Without including any pictures, write out all the records word for word.
──────
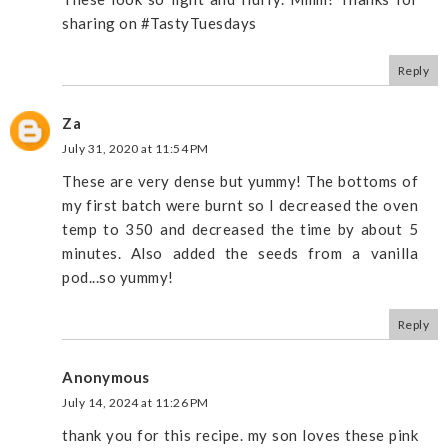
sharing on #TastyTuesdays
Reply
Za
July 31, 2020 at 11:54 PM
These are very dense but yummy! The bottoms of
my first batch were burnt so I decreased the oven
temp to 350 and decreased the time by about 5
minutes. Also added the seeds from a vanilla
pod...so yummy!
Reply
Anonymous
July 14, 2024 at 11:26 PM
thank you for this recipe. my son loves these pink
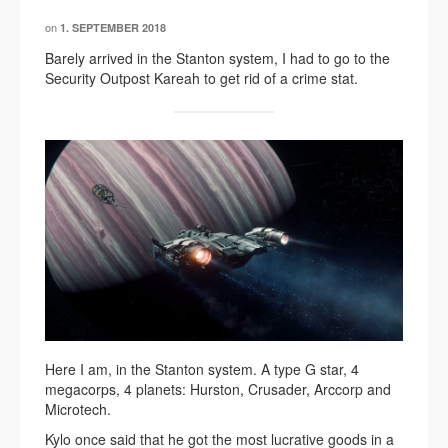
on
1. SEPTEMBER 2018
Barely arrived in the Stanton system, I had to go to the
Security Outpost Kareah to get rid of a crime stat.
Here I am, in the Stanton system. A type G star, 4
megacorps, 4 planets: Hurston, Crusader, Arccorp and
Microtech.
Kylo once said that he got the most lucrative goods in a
──────
Task output →
sharing on #TastyTuesdays
Reply
Za
July 31, 2020 at 11:54 PM
These are very dense but yummy! The bottoms of
my first batch were burnt so I decreased the oven
temp to 350 and decreased the time by about 5
minutes. Also added the seeds from a vanilla
pod...so yummy!
Reply
Anonymous
July 14, 2024 at 11:26 PM
thank you for this recipe. my son loves these pink
on
1. SEPTEMBER 2018
Barely arrived in the Stanton system, I had to go to the
Security Outpost Kareah to get rid of a crime stat.
Here I am, in the Stanton system. A type G star, 4
megacorps, 4 planets: Hurston, Crusader, Arccorp and
Microtech.
Kylo once said that he got the most lucrative goods in a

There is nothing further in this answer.